Thursday 2 April 2015

Pentas ‘Seminar Jalanan’ Ditengah Aksi Rektorat UGM

Massa aksi melingkar guna mementaskan "Seminar Jalanan".

Nur Sulistyo, Kepala Bidang Keamanan menghimbau agar massa aksi jangan terlalu dekat dengan rektorat.

Tuntutan dari massa aksi.

"..aksi ini selesai adalah sebuah kedewasaan kawan!" pekik Owi.

Hendra membacakan puisi ditengah "Seminar Jalanan".

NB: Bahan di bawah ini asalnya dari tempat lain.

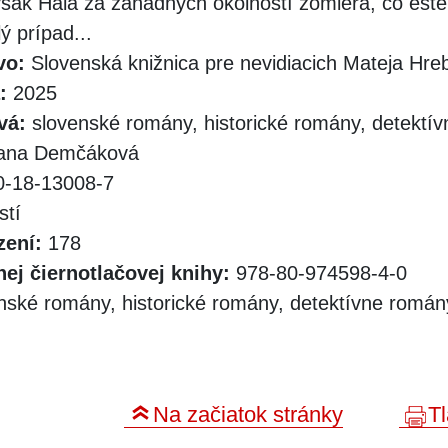
 však Hála za záhadných okolností zomiera, čo ešte
ý prípad...
vo:
Slovenská knižnica pre nevidiacich Mateja Hr
:
2025
vá:
slovenské romány, historické romány, detektí
ana Demčáková
-18-13008-7
stí
zení:
178
ej čiernotlačovej knihy:
978-80-974598-4-0
nské romány, historické romány, detektívne román
Na začiatok stránky
Tl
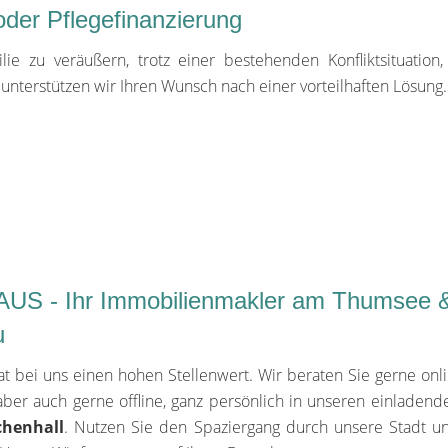
oder Pflegefinanzierung
e zu veräußern, trotz einer bestehenden Konfliktsituation, 
l unterstützen wir Ihren Wunsch nach einer vorteilhaften Lösung.
US - Ihr Immobilienmakler am Thumsee &
u
at bei uns einen hohen Stellenwert. Wir beraten Sie gerne onl
aber auch gerne offline, ganz persönlich in unseren einlade
chenhall
. Nutzen Sie den Spaziergang durch unsere Stadt un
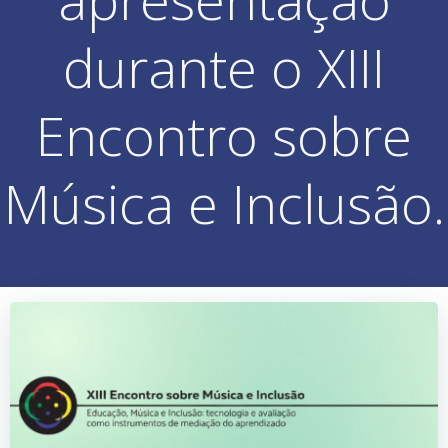
durante o XIII
Encontro sobre
Música e Inclusão.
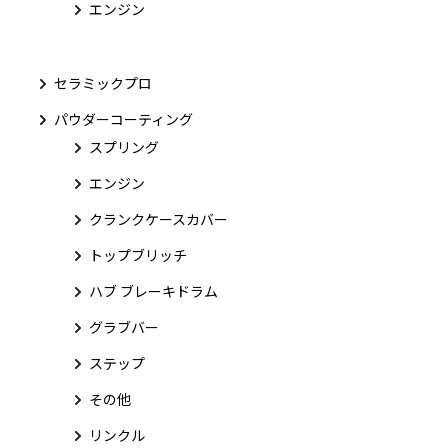
エンジン
セラミックプロ
パウダーコーティング
スプリング
エンジン
クランクケースカバー
トップブリッチ
ハブ ブレーキドラム
グラブバー
ステップ
その他
リンクル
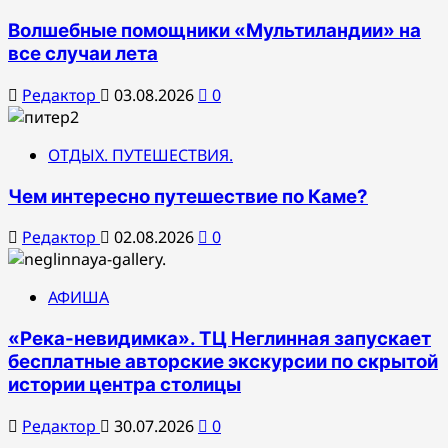
Волшебные помощники «Мультиландии» на
все случаи лета
Редактор
03.08.2026
0
ОТДЫХ. ПУТЕШЕСТВИЯ.
Чем интересно путешествие по Каме?
Редактор
02.08.2026
0
АФИША
«Река-невидимка». ТЦ Неглинная запускает
бесплатные авторские экскурсии по скрытой
истории центра столицы
Редактор
30.07.2026
0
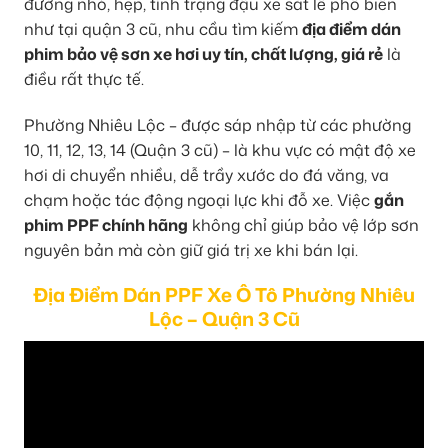
đường nhỏ, hẹp, tình trạng đậu xe sát lề phổ biến
như tại quận 3 cũ, nhu cầu tìm kiếm
địa điểm dán
phim bảo vệ sơn xe hơi uy tín, chất lượng, giá rẻ
là
điều rất thực tế.
Phường Nhiêu Lộc – được sáp nhập từ các phường
10, 11, 12, 13, 14 (Quận 3 cũ) – là khu vực có mật độ xe
hơi di chuyển nhiều, dễ trầy xước do đá văng, va
chạm hoặc tác động ngoại lực khi đỗ xe. Việc
gắn
phim PPF chính hãng
không chỉ giúp bảo vệ lớp sơn
nguyên bản mà còn giữ giá trị xe khi bán lại.
Địa Điểm Dán PPF Xe Ô Tô Phường Nhiêu
Lộc – Quận 3 Cũ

        Ditengah demonstrasi yang diadakan pada Kamis (2/4) pagi, Aliansi Mahasiswa Jogja Peduli Rembang (AMJ-PR) membuat “Seminar Jalanan” tepat di depan rektorat UGM. Sebelum kegiatan itu berlangsung, massa AMJ-PR mendapatkan halangan dari petugas keamanan UGM. Tepatnya ketika massa aksi ingin mendekat ke pintu masuk rektorat UGM, pihak keamanan yang diwakili oleh Nur Sulistyo selaku Kepala Bidang Keamanan mengatakan massa aksi tidak boleh terlalu masuk pintu rektorat. Larangan ini ada karena saat itu sedang berlangsung rapat koordinasi antara pimpinan di UGM dan pihak keamanan juga menilai demontrasi pada pagi itu belum mempunyai izin. Namun Angga Palsewa Putra sebagai salah satu massa aksi menunjukkan kepada seluruh anggota aliansi bahwa demonstrasi pagi itu sudah mempunyai surat izin dari kepolisian.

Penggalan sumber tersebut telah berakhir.